La puberté, processus essentiel à la survie de l’espèce, est un évènement qui, chez les primates, survient après une latence assez longue et avec une grande variabilité individuelle dans son timing. Cinq années séparent les premiers individus normaux à entrer en puberté des derniers à faire de même.  Par ailleurs, le timing pubertaire a connu des changements au cours du siècle dernier ainsi que récemment, qui interpellent sur le rôle des facteurs environnementaux. On connaît depuis longtemps l’impact de ceux-ci, comme la nutrition, dans la période qui précède la puberté. Actuellement, Il apparaît que le timing pubertaire fait aussi partie des aspects “programmés” durant la vie intra-utérine et néonatale.

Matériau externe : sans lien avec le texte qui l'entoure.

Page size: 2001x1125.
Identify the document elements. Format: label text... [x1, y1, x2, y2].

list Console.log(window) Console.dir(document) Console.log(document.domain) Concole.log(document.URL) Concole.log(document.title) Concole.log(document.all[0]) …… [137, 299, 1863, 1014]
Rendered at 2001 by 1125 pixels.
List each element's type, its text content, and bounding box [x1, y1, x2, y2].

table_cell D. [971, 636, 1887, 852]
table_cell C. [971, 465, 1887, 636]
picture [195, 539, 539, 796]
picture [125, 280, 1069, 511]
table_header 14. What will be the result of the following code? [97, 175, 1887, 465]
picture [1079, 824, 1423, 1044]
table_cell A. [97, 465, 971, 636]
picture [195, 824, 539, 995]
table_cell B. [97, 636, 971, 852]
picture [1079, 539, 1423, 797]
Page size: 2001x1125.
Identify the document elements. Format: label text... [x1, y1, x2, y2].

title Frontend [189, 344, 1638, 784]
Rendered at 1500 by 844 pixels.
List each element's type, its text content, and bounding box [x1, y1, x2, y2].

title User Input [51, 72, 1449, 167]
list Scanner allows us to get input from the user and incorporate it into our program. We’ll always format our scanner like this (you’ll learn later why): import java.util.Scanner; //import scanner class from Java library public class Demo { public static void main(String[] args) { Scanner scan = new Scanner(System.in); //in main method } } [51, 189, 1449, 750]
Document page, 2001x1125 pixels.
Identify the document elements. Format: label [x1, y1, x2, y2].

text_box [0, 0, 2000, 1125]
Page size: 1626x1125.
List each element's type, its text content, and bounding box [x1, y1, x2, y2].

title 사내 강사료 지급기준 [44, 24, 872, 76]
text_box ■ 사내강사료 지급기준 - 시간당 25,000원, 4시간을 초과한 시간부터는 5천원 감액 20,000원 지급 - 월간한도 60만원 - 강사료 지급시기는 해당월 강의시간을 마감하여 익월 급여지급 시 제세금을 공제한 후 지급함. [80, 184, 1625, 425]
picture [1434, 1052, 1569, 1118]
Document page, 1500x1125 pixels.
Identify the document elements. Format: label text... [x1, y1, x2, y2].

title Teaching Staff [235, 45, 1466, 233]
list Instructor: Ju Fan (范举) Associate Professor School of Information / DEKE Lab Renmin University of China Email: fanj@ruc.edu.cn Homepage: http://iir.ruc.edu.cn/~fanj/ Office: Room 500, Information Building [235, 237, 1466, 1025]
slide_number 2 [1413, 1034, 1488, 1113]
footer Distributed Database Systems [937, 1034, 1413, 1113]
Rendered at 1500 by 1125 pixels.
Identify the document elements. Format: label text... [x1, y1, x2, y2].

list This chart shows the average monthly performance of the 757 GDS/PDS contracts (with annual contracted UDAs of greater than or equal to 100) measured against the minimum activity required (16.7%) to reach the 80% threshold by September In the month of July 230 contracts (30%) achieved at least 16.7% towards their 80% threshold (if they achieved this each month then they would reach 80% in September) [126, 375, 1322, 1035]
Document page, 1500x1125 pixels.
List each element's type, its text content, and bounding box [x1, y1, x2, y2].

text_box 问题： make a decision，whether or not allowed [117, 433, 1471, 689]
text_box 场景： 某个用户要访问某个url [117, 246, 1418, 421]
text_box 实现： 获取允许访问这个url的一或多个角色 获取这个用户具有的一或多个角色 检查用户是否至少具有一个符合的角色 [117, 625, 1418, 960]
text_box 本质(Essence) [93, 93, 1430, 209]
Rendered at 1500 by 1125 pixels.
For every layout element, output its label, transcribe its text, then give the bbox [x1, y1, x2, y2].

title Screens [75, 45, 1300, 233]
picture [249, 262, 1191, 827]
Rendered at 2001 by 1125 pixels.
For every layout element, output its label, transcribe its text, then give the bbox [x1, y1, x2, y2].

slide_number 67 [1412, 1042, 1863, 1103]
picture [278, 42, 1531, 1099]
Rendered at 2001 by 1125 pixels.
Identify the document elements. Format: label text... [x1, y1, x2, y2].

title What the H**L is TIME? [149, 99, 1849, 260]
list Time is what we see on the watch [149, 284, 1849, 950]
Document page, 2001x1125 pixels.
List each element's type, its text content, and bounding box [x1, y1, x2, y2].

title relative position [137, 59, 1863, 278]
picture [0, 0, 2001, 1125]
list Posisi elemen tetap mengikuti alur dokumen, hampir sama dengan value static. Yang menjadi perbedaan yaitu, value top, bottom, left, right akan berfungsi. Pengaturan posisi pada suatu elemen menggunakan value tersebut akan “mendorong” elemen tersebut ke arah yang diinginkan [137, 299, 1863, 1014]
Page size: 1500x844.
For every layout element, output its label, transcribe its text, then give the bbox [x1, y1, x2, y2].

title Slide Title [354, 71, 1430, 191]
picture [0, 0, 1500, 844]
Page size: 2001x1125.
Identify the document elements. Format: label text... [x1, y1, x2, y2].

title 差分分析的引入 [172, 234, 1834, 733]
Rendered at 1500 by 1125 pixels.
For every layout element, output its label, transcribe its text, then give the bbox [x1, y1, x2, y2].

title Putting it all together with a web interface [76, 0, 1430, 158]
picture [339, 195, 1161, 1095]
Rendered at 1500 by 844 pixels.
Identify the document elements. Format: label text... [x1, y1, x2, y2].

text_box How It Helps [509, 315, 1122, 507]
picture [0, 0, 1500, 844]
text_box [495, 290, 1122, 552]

Parmi les facteurs susceptibles d’interférer à ces moments précoces de la vie, les perturbateurs endocriniens sont à prendre en compte. Certains qui sont bannis chez nous comme le DDT pourraient contribuer à la précocité pubertaire beaucoup plus fréquente chez les enfants immigrés en Belgique en raison de l’adoption internationale. D’autres perturbateurs ubiquitaires comme le bisphénol A pourraient avoir des effets opposés en fonction du niveau d’exposition. Celui-ci implique des mécanismes neuroendocriniens et peut agir à des doses très faibles, ce qui indique l’extrême sensibilité des fonctions hypothalamiques à ces âges précoces. Des mécanismes génétiques et épigénétiques semblent bien mis en jeu et sont à l’étude.